| Things to do |
a. In the article on celebrating the holidays safely, what position does Dr. Preeti Malani hold?
b. Go on with the article on celebrating the holidays safely, starting after its last sentence.

| Selected excerpt |
Play Live Radio
Next Up:
Available On Air Stations

'Tis The Season To Celebrate. Here's How To Do It Safely

The holiday season is here, and with it comes questions on how to celebrate while keeping yourself safe from exposure to the coronavirus. We talked to epidemiologists and health experts about which holiday activities pose the lowest risks and which ones to avoid.
Rose Wong for NPR

It's supposed to be the happiest time of the year, but this year it doesn't really feel like it. With many of us hunkered down at home, some having lost jobs, others having lost friends and family members to COVID-19 or other illnesses, it's tempting to give this holiday season a miss.

But it's important to find joy and meaning in the midst of this dark winter — and carrying on with favorite holiday traditions can help. NPR checked in with medical researchers to figure out how risky our favorite customs are, and highlight ways we can all celebrate more safely.

"The holidays are just one more time that we have to reframe what we are doing," says infectious disease specialist Dr. Preeti Malani, chief health officer at the University of Michigan. "What we do today can help us stay healthy so that we can celebrate fully next year and beyond."

1. Holiday shopping

  • Avoid: Crowded indoor shops and shipping centers
  • Go for: Curbside pickup or outdoor holiday markets
  • Online shopping and shipping directly to the recipient is the safest because you do not have to leave your home, experts say. It may be too late to have gifts delivered by Dec. 25, but ordering from local shops by phone or online and picking up curbside is still much safer than browsing through stores.

    If you must go inside a store, consider the risk, says epidemiologist Mercedes Carnethon, professor of preventive medicine at Northwestern University's Feinberg School of Medicine. Avoid it entirely "if the store is crowded, poorly ventilated or if people aren't complying with mask wearing orders" she says.

| Material supplied |

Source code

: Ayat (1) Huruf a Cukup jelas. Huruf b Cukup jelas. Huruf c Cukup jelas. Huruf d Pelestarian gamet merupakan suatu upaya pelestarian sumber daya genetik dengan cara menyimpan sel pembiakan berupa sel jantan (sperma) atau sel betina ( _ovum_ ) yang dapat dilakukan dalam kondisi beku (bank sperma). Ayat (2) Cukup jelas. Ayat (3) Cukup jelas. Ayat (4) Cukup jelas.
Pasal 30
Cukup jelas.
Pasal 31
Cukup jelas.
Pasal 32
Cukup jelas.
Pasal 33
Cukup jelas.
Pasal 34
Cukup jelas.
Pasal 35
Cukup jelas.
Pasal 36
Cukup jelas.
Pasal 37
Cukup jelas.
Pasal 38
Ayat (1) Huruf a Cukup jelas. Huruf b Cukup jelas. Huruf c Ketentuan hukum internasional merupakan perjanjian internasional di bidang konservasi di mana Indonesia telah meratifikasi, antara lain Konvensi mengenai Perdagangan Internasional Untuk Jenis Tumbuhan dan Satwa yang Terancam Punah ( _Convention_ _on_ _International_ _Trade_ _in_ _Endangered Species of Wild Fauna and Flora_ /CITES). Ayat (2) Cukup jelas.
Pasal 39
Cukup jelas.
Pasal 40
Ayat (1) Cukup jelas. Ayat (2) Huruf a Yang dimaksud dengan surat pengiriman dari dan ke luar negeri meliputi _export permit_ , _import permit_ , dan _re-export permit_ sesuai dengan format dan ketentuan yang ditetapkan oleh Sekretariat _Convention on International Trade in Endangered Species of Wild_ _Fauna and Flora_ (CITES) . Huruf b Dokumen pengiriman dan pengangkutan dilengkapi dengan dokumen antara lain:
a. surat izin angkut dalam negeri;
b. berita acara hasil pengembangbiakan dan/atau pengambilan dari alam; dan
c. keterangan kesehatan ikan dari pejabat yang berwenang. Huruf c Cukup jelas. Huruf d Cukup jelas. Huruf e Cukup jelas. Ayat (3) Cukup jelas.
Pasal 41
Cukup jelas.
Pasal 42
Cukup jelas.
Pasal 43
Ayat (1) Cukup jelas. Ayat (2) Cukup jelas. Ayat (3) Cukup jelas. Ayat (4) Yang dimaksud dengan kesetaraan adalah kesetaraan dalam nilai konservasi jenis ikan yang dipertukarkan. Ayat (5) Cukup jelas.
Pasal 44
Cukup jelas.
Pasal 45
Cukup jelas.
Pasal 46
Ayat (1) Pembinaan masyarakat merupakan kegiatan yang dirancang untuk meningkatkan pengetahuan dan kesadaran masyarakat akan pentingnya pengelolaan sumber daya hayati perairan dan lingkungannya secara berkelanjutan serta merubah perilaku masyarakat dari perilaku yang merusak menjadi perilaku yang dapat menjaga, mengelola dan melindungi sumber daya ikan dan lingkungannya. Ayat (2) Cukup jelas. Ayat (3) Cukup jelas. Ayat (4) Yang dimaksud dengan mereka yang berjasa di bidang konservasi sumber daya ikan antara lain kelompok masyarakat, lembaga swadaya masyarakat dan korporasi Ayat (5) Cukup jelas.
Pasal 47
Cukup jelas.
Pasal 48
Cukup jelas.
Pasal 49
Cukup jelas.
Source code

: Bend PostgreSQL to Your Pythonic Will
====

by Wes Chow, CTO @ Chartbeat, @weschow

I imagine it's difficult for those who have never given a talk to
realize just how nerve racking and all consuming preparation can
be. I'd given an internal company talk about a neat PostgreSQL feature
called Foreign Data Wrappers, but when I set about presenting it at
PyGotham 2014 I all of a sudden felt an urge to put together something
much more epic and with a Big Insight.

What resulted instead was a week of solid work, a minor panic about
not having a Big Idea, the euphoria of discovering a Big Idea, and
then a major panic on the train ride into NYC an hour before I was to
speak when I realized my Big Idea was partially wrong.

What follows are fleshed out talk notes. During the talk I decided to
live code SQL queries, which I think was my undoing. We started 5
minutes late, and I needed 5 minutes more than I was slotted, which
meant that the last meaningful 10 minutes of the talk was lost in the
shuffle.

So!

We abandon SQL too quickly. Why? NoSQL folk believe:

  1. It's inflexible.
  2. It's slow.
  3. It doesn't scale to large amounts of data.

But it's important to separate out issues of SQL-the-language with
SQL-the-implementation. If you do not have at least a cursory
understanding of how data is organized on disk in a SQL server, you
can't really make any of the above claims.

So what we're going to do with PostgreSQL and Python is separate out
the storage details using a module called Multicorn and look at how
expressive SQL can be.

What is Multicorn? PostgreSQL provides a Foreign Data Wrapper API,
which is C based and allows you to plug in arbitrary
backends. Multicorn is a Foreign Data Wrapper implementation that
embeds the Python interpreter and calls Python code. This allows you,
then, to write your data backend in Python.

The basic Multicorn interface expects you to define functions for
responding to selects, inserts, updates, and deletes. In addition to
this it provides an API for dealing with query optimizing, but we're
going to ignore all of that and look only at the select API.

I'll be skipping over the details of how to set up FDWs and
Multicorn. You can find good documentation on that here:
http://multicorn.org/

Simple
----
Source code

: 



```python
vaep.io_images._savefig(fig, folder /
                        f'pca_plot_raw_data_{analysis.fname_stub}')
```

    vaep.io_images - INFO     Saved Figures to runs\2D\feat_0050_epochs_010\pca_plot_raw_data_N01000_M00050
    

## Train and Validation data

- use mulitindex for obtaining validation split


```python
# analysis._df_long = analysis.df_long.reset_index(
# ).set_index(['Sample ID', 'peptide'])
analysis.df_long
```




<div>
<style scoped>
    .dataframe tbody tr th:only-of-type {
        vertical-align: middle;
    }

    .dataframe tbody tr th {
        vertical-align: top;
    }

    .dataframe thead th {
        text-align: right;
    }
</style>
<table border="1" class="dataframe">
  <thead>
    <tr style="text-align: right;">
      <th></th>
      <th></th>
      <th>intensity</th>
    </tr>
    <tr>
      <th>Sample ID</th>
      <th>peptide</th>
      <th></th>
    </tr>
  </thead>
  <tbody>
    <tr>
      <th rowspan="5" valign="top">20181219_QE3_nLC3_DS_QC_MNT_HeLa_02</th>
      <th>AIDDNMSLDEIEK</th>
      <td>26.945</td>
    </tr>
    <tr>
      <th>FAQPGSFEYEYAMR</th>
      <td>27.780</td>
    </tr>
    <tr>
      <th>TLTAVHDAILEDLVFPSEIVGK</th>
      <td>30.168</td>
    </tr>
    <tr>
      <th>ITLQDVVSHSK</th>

| Answers to this exercise |
a. She is chief health officer at the University of Michigan.

b.
    If you do go into a store to pick out a gift, minimize the time you spend there. And try to choose a store that's on the smallish side "where you can get in and out a bit easier and quicker," Malani says.

    Consider heading outdoors for last-minute deals at craft fairs and farmer's markets, she says — as long as everyone's masked, and it's not too crowded. "It's a nice way to help the local economy and local artists — and get something special."

    And finally, maybe this is the year to simply write heartfelt cards. Sometimes it really is the thought that counts, and getting that handwritten card in the cold, bleak days of January can be just as comforting as in December, so don't worry you're too late. Or if you have DIY tendencies, give baked goods or other homemade gifts.

    2. Visiting Santa

  • Avoid: In-person visits
  • Go for: Virtual hangs, or write a North Pole letter
  • Visiting Santa
    / Rose Wong for NPR
    Rose Wong for NPR

    All our experts agree: Going to the mall, waiting in line and sitting on Santa's lap is just a high-risk, unrealistic activity this year.

    The good news is that Santa has "transformed his whole workshop to become virtual," says Malani. Virtual experiences with Santa are available atMacy's Santaland andMall of America; each has an online tour of the North Pole. Some stores offer reservations for a personalized Zoom visit with Santa.

    Some local, independent Santas are getting creative online, too. Take Dreezy Claus, who calls himself "Chicago's Black Santa." Andre Russell says he tries to make the virtual experience just as engaging to let kids know that "Santa has not forgotten about them." He wants kids to know the magic still exists and even Santa is adapting to the pandemic.

    Families sign up for an appointment, log in at their designated time, and Santa appears, head to toe, red suit and hat and gray beard and dreadlocks. He reads a children's book he wrote, "Dreezy Claus and the Boy Who Didn't Believe," about a little boy who didn't believe Black Santa existed until he finally meets him.

    And other nontraditional Santa visits are popping up, says psychologist Maryam Jernigan-Noesi, including places that let kids drop a note in Santa's bag, instead of sitting on his lap. But again, this is best only if in an outside setting, physically distanced and wearing a mask.

    And of course, there's the old fashioned and least risky option: making a list, checking it twice and sending it off to the North Pole! (The U.S. Postal Serviceoffers a service to facilitate a reply.)

    3. Parties and celebratory meals

  • Avoid: Indoor gatherings that mix households
  • Go for: Outdoor socializing and real connections online
  • This is a tough one. Shared dinners and parties at Hanukkah, Kwanzaa and Christmas are often the core of traditional celebrations. But this year, any indoor gathering with people outside your household is really not safe, says Dr. Judy Guzman-Cottrill, professor of pediatric infectious diseases and health care epidemiologist at Oregon Health and Science University.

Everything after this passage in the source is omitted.